Tightly controlling my emotions this time, my tone sure and super friendly. ‘We wouldn’t want more tragedy happening in this building. It already has a terrible history.’

‘What do you mean?’ Her question is hesitant, alarm lengthening her neck.

‘The plaque outside.’ Stage whisper. ‘The sweatshop fire.’

Her eyes swim around, then widen with understanding. ‘Oh, that fire. Awful. Can you imagine it, Rach, being stuck in that basement filling with raging fire with no way out?’ A shudder visibly ripples through her.

I’m sure she sees the bob of my throat as I swallow heavily at the image her words dump on me. ‘What if the building weren’t so secure and there was someone living here—?’

‘What? You mean at night?’ Her mouth finishes with an O shape of disbelief.

I step closer. ‘In this day of homelessness, it’s not unheard of.’ I shrug. ‘Or a member of Michael’s family might be living here at night.’

I know, way too close to the bone, but as much as I like this woman, I don’t think she’s clever enough to pick up on where I’m leading her. Don’t get me wrong, I’m not stating that Joanie’s stupid, it’s more like she’s a woman who takes pride in not deep thinking too often, a connoisseur of living on the sunny side of the street.

Her nose twitches slightly as she glances at me quizzically.
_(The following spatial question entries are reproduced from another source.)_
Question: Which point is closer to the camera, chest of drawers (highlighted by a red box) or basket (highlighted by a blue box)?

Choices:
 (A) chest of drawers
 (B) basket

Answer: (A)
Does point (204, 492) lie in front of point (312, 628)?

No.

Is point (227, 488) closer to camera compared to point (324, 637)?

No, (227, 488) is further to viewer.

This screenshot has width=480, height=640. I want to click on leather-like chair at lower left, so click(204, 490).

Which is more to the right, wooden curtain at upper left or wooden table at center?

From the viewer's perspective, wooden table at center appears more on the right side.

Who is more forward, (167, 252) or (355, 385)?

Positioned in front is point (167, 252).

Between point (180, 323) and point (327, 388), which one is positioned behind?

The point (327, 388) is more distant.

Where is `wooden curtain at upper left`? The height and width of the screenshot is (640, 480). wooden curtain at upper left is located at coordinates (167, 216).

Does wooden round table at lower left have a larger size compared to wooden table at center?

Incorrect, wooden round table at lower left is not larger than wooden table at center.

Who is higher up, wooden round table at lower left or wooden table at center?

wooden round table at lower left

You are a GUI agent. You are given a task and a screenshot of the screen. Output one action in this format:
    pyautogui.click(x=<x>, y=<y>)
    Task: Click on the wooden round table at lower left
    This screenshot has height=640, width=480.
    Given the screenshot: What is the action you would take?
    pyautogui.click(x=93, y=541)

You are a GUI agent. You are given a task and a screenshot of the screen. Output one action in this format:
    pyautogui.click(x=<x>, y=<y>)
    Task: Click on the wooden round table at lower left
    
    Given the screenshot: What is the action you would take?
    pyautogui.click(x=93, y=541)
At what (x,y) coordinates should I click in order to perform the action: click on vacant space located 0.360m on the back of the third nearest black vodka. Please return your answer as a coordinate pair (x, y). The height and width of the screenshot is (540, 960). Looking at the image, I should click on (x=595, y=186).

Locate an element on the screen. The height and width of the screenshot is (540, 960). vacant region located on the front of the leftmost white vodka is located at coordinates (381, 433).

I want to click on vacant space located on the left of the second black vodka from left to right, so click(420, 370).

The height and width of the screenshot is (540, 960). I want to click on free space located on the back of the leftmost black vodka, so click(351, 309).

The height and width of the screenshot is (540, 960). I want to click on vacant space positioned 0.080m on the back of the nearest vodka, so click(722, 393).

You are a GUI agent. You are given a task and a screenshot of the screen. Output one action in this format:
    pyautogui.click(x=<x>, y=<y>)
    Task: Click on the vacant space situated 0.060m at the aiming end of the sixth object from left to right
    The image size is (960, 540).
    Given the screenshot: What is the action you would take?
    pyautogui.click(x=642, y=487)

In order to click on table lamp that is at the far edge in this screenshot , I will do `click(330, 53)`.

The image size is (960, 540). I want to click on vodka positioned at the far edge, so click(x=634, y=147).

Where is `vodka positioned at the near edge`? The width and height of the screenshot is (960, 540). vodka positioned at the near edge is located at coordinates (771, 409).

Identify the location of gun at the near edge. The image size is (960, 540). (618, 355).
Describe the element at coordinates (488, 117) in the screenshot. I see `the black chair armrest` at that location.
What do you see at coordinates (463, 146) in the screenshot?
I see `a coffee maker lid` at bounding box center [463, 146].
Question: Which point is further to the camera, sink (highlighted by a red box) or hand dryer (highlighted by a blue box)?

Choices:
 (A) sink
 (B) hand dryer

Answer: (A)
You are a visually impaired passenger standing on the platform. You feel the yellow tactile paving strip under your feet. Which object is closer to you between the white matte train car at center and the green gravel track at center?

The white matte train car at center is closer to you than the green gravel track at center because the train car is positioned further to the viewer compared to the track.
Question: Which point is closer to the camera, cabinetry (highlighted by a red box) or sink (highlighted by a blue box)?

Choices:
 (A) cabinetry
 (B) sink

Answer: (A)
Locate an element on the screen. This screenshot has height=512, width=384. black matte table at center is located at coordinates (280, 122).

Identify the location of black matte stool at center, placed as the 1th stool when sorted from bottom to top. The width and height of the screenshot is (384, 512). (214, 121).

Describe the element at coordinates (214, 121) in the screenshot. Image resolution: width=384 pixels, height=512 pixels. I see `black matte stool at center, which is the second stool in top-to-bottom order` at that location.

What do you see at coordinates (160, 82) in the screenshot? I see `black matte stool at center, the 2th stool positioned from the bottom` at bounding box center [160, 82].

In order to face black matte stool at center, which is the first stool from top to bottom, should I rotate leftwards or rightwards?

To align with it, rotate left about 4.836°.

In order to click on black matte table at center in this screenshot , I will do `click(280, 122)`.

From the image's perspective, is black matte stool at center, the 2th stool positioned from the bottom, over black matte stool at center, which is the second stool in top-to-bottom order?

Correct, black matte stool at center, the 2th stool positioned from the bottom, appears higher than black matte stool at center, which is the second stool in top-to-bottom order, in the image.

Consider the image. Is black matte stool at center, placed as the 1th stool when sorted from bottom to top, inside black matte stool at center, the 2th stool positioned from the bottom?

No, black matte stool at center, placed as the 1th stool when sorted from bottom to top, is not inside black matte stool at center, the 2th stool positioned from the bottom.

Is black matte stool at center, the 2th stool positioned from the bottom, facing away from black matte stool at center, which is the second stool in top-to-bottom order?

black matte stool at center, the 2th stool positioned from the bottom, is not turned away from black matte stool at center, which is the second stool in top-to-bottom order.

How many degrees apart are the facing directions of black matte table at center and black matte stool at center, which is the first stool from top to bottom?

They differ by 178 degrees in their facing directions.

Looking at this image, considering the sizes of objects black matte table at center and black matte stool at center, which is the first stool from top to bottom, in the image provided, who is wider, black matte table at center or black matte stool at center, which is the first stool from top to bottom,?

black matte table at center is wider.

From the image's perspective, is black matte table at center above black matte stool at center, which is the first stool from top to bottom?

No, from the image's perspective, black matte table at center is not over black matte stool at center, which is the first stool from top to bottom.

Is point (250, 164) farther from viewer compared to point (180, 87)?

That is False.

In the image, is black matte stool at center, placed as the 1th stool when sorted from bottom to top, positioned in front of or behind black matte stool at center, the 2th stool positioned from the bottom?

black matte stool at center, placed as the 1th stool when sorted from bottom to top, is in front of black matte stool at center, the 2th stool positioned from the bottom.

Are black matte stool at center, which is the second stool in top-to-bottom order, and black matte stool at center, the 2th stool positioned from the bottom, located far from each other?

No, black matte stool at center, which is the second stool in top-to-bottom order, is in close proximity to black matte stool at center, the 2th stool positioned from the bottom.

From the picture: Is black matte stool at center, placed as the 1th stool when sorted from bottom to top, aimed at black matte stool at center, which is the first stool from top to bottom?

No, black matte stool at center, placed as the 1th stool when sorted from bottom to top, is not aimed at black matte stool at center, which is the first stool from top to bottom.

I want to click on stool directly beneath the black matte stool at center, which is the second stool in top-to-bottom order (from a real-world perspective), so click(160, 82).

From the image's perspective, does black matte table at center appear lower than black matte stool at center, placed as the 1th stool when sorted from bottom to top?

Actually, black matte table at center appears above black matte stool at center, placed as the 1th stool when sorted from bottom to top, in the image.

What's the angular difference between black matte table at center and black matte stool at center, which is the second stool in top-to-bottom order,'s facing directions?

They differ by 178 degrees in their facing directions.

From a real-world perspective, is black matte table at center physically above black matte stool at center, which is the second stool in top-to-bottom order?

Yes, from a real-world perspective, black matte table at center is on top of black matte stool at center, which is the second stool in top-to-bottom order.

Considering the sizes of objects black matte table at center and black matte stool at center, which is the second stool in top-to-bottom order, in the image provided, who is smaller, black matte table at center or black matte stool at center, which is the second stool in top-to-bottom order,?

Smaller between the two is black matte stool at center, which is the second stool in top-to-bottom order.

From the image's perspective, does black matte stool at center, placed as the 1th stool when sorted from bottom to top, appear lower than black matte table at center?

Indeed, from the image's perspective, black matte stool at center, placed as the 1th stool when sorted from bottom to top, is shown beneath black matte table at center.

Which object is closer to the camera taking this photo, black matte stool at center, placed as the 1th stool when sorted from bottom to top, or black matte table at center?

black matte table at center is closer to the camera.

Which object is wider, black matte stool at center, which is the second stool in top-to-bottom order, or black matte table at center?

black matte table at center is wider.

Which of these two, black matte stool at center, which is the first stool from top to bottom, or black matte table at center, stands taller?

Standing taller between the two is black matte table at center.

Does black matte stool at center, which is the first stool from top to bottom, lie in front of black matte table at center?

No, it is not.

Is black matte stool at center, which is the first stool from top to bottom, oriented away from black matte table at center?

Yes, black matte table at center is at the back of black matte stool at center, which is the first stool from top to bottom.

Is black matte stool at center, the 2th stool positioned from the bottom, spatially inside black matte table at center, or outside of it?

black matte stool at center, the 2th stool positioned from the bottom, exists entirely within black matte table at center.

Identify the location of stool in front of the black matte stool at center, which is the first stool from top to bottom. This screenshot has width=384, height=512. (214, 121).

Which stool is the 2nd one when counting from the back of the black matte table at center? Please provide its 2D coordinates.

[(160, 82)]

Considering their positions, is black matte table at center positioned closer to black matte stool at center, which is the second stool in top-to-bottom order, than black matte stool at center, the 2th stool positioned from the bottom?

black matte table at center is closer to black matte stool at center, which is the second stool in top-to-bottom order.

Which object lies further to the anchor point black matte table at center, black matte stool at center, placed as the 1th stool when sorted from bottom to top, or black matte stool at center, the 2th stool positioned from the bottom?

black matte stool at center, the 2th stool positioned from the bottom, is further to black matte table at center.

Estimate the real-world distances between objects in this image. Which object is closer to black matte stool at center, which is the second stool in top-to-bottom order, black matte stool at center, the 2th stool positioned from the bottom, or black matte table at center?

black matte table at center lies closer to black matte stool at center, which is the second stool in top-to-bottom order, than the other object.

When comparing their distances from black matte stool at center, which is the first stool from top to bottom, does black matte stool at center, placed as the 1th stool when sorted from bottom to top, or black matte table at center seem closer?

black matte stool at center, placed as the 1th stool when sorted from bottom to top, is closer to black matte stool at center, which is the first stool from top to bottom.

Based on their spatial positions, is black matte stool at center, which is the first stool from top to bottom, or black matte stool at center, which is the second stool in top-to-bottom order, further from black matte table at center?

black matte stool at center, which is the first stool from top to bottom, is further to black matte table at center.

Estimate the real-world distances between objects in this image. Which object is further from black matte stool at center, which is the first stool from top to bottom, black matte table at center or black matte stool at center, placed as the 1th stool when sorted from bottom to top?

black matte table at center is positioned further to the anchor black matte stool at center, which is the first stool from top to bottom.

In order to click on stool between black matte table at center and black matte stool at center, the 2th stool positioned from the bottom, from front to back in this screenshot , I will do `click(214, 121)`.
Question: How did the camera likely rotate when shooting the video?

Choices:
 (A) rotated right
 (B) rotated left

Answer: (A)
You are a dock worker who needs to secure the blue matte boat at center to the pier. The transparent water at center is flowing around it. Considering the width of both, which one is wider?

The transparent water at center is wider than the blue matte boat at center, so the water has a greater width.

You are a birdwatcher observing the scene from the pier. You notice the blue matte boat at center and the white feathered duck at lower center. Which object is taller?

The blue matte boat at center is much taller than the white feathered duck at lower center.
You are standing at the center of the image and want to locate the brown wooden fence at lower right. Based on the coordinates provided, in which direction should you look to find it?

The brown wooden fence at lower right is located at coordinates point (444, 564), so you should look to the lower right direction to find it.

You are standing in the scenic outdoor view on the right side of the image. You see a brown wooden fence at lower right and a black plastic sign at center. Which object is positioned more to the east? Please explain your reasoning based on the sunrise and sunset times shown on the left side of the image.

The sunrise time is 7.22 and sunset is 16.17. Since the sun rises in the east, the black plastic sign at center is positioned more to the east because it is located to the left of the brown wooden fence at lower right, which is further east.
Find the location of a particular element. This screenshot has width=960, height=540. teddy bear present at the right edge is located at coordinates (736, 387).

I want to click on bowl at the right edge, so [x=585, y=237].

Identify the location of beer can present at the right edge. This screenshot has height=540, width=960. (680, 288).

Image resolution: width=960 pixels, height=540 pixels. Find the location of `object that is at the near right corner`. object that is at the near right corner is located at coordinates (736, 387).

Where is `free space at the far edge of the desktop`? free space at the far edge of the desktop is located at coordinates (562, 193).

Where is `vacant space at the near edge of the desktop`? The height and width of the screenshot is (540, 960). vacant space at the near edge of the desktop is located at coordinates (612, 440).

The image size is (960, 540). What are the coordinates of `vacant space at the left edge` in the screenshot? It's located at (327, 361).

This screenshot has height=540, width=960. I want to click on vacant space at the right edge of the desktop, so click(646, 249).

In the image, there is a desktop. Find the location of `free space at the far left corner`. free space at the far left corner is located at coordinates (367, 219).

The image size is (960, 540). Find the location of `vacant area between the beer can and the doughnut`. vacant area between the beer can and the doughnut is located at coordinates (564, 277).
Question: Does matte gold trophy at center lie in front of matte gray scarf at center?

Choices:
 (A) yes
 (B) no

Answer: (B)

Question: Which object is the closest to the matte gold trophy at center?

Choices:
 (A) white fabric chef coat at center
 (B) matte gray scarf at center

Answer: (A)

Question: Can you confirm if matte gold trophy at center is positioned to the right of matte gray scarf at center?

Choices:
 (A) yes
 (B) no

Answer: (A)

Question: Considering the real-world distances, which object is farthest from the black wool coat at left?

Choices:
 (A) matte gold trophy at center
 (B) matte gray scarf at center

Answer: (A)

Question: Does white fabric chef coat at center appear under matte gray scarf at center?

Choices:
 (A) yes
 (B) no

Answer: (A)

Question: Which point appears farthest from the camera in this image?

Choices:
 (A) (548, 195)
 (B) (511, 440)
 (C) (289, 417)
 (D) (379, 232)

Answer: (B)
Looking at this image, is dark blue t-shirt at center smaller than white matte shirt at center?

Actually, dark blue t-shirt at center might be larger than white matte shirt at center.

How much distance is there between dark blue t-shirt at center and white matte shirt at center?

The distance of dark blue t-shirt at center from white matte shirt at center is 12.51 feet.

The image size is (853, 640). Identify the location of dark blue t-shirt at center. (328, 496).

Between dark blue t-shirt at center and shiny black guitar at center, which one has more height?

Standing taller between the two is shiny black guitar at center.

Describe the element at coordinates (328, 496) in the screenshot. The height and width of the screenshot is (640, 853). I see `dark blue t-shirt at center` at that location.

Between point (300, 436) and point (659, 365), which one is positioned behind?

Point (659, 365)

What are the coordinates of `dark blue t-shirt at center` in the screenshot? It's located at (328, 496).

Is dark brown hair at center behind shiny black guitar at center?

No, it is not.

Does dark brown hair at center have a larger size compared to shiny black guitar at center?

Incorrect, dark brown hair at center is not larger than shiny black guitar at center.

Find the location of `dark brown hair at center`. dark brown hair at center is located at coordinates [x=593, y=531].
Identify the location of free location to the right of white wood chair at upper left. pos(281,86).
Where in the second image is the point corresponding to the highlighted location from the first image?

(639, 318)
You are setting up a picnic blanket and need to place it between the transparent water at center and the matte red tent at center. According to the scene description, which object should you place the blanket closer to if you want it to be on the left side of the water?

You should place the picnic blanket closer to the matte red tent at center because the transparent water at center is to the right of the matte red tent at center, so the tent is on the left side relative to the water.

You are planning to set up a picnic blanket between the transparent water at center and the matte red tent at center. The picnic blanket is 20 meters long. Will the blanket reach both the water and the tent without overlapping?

She clears her throat. ‘Why would anyone in Mr Barrington’s family be living here?’

I’m in there quickly. ‘So, who’s in his family? A dad… mother—’

She gets there before me, doing that strange shoulder shift of hers that tells me she’s going into professional Joanie mode. ‘Mr Barrington’s father was the best person I’ve ever worked with. A caring gentle soul who – God rest his long-departed soul–’ ah, so Michael’s father has died, ‘would do anything for me.’

Keep going. Tell me about his mother.

But Joanie picks up her cup and over her shoulder says, ‘I’ll tell Michael what you told me. He won’t be back until later this afternoon.’

And with that she’s gone, leaving the milk carton on the counter. I know no more about Michael’s mother than I did before.